(Exercise material begins)

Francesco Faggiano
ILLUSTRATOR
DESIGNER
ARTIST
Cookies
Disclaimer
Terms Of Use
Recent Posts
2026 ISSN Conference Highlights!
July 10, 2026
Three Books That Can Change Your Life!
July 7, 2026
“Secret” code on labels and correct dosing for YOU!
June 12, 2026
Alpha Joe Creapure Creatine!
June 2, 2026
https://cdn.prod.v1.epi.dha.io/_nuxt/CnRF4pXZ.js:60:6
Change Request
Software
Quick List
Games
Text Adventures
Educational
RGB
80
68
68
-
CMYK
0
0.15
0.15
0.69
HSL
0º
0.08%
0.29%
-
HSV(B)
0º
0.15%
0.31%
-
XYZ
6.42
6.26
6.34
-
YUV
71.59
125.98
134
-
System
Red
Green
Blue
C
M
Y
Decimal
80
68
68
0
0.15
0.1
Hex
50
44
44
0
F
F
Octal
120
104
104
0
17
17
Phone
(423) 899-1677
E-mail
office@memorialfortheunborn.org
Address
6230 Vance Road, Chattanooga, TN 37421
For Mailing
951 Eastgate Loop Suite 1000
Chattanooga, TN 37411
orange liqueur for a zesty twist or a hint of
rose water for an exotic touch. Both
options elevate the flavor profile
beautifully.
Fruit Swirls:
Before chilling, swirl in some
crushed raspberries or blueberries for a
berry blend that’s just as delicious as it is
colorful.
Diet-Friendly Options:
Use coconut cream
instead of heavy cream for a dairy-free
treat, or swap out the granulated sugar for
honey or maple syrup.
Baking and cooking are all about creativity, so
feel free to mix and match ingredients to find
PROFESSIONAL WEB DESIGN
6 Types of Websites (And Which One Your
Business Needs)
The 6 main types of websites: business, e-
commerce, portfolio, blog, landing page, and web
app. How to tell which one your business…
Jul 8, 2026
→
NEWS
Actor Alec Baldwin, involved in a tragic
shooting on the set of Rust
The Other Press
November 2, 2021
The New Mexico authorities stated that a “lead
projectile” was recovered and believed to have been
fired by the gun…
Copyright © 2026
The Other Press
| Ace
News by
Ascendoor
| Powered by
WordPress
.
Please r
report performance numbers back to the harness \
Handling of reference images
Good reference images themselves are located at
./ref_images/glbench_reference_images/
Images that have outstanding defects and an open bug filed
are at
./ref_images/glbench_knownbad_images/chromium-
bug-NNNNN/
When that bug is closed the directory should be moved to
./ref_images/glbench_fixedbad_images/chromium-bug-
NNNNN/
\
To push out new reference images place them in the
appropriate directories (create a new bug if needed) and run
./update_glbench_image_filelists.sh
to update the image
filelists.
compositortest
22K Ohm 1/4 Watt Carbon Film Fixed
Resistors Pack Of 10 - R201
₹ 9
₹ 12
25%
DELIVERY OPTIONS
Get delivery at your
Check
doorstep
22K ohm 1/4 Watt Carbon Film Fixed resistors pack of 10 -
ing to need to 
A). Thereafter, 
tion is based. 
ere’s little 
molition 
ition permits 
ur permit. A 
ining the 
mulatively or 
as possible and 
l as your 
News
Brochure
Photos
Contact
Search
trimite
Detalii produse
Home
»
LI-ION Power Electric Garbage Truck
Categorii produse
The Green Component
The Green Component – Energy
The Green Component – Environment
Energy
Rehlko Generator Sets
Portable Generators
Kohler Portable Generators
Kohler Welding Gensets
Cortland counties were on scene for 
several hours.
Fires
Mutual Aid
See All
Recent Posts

(Exercise material ends)

• **Instruction**
Copy the records above. Leave out nothing.

• **Final answer**
Francesco Faggiano
ILLUSTRATOR
DESIGNER
ARTIST
Cookies
Disclaimer
Terms Of Use
Recent Posts
2026 ISSN Conference Highlights!
July 10, 2026
Three Books That Can Change Your Life!
July 7, 2026
“Secret” code on labels and correct dosing for YOU!
June 12, 2026
Alpha Joe Creapure Creatine!
June 2, 2026
https://cdn.prod.v1.epi.dha.io/_nuxt/CnRF4pXZ.js:60:6
Change Request
Software
Quick List
Games
Text Adventures
Educational
RGB
80
68
68
-
CMYK
0
0.15
0.15
0.69
HSL
0º
0.08%
0.29%
-
HSV(B)
0º
0.15%
0.31%
-
XYZ
6.42
6.26
6.34
-
YUV
71.59
125.98
134
-
System
Red
Green
Blue
C
M
Y
Decimal
80
68
68
0
0.15
0.1
Hex
50
44
44
0
F
F
Octal
120
104
104
0
17
17
Phone
(423) 899-1677
E-mail
office@memorialfortheunborn.org
Address
6230 Vance Road, Chattanooga, TN 37421
For Mailing
951 Eastgate Loop Suite 1000
Chattanooga, TN 37411
orange liqueur for a zesty twist or a hint of
rose water for an exotic touch. Both
options elevate the flavor profile
beautifully.
Fruit Swirls:
Before chilling, swirl in some
crushed raspberries or blueberries for a
berry blend that’s just as delicious as it is
colorful.
Diet-Friendly Options:
Use coconut cream
instead of heavy cream for a dairy-free
treat, or swap out the granulated sugar for
honey or maple syrup.
Baking and cooking are all about creativity, so
feel free to mix and match ingredients to find
PROFESSIONAL WEB DESIGN
6 Types of Websites (And Which One Your
Business Needs)
The 6 main types of websites: business, e-
commerce, portfolio, blog, landing page, and web
app. How to tell which one your business…
Jul 8, 2026
→
NEWS
Actor Alec Baldwin, involved in a tragic
shooting on the set of Rust
The Other Press
November 2, 2021
The New Mexico authorities stated that a “lead
projectile” was recovered and believed to have been
fired by the gun…
Copyright © 2026
The Other Press
| Ace
News by
Ascendoor
| Powered by
WordPress
.
Please r
report performance numbers back to the harness \
Handling of reference images
Good reference images themselves are located at
./ref_images/glbench_reference_images/
Images that have outstanding defects and an open bug filed
are at
./ref_images/glbench_knownbad_images/chromium-
bug-NNNNN/
When that bug is closed the directory should be moved to
./ref_images/glbench_fixedbad_images/chromium-bug-
NNNNN/
\
To push out new reference images place them in the
appropriate directories (create a new bug if needed) and run
./update_glbench_image_filelists.sh
to update the image
filelists.
compositortest
22K Ohm 1/4 Watt Carbon Film Fixed
Resistors Pack Of 10 - R201
₹ 9
₹ 12
25%
DELIVERY OPTIONS
Get delivery at your
Check
doorstep
22K ohm 1/4 Watt Carbon Film Fixed resistors pack of 10 -
ing to need to 
A). Thereafter, 
tion is based. 
ere’s little 
molition 
ition permits 
ur permit. A 
ining the 
mulatively or 
as possible and 
l as your 
News
Brochure
Photos
Contact
Search
trimite
Detalii produse
Home
»
LI-ION Power Electric Garbage Truck
Categorii produse
The Green Component
The Green Component – Energy
The Green Component – Environment
Energy
Rehlko Generator Sets
Portable Generators
Kohler Portable Generators
Kohler Welding Gensets
Cortland counties were on scene for 
several hours.
Fires
Mutual Aid
See All
Recent Posts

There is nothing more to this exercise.